The fact that consumers are and will continue to do more of their shopping digitally is inescapable, with billions of further transactions migrating to online channels in most major economies over the next decade. Forrester predicts that while the value of global retail sales will see a compound annual growth rate of one percent between 2019 to 2026, the growth rate of e-commerce will be more than ten times that.

Powering this inexorable pivot from physical to digital shopping are two further game changing trends: marketplaces and cross-border selling.

Spreading the love

When zooming in on the spectacular overall growth figure for e-commerce, you find that the main growth engine is the expansion of marketplaces as a trading channel for retailers and consumers.

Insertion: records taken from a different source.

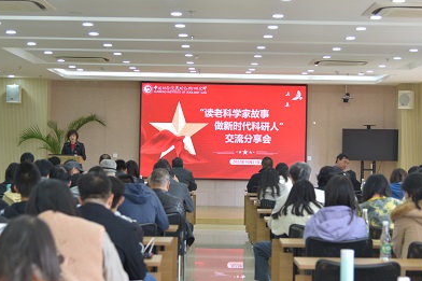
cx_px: 222
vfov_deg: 17.3
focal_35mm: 79
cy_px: 135
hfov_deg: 25.7
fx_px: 926
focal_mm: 62
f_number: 4
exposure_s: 1/60
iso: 360
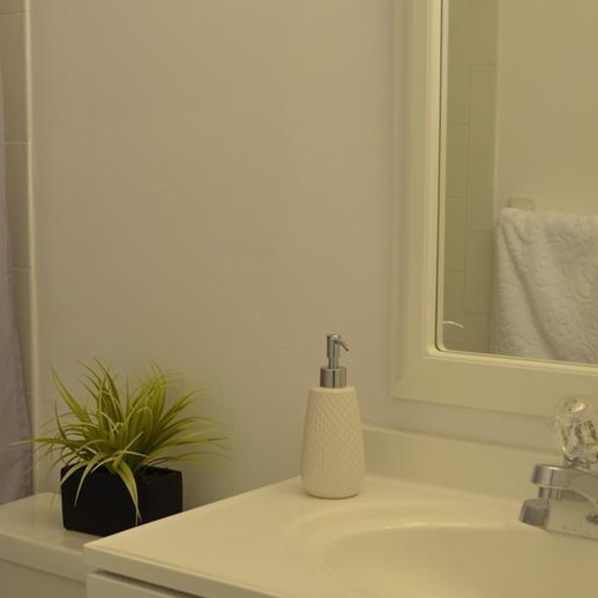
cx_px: 169
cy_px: 341
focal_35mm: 65
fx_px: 1270
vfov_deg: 26.5
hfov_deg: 26.2
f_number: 4
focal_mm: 22
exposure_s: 1/60
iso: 400
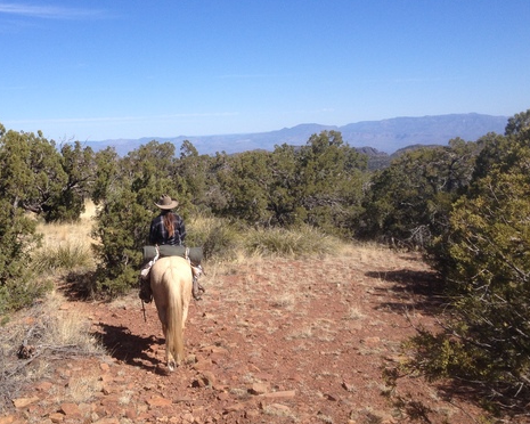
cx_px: 187
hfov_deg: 39.2
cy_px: 166
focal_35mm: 47
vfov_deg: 32.0
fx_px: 737
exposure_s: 1/1783
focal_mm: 4.28
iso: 50
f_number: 2.4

While sales on retailer’s own websites are expected to rise by ten percent each year, marketplaces are growing by 16.5 percent. By 2026, more than two thirds of all online shopping revenue will be generated through marketplaces.

A significant amount of this revenue stream will flow to the marketplace giants we all know, such as Amazon and Alibaba, however trillions of dollars of transactions will also be conducted within a sprawling network of hundreds of smaller platforms. These are increasingly benefitting from product searches being made on search engines such as Google, rather than inside closed marketplaces such as Amazon.

What will become increasingly common within the e-commerce industry is that merchants looking to capitalise on this huge growth in marketplace-enabled sales will expand their online presence to cover as many bases as possible. If you lack mainstream name recognition, and do not have the ability to run marketing campaigns for eye-watering sums of cash, the most sensible way to grow is to maximise the amount of channels you market yourself on. Many are already doing this, but with time it will become the norm as consumers will also become more likely to make purchases outside the largest platforms, especially for specific or niche products. 

In other words, marketplace selling will become an increasingly important force in e-commerce because it offers retailers the opportunity to avoid having ‘all their eggs in one basket’. For many smaller businesses that have previously been at the mercy of high streets, this is a radical and welcome change. 

Crossing borders

A second shift that is continuing to accelerate is the removal of geographical constraints when online shopping. While consumers were once tied to what they could find in their local area or nearest cities, it is now the norm to have a desired product shipped from across the globe. This e-commerce phenomenon is very much powered by marketplaces. 

Research by consultants at McKinsey published by the IATA in 2019 found that over $5 billion worth of shopping was sent as parcels from one country to another and around 60 percent of that was trans-continental, such as from China to North America and Europe. What is new is not only the international trading, but the way in which marketplaces connect consumers and sellers directly. 

Whereas stock used to be bought in bulk from the Far East and shipped to Europe and North America – adding a large gross margin before retailing to the customers – those same manufacturers can now retail directly to the Western consumer on marketplaces, cutting out the retail middleman. By creating these direct links, manufacturers can optimise their stock and instantly benefit from any regional spikes in demand thanks to the growing sophistication of marketplace platforms. 

This process works because most of the time consumers are not searching for brands but products, or even just the solution to a problem they have, the answer to which is a product. Online search engines are fantastic at pairing this purchase intent to products for sale, and marketplaces that facilitate this internationally allow consumers anywhere to buy from retailers anywhere.

It goes without saying that this paradigm shift is having profound impact on conventional retail business models as nimble and direct-to-consumer brands take market share from established businesses that are slow to adapt.

Far from over

Retail has always been a dynamic and adaptable industry, and this is not the first time it has experienced the gradual upending of previously normalised business models. This time it is almost entirely due to the rapid growth of e-commerce which is heralding a retail economy that will become increasingly dominated by marketplaces. This new way of trading has strategic implications for how brands are built and how supply chains managed, and businesses that adapt to this new paradigm are the ones that will thrive.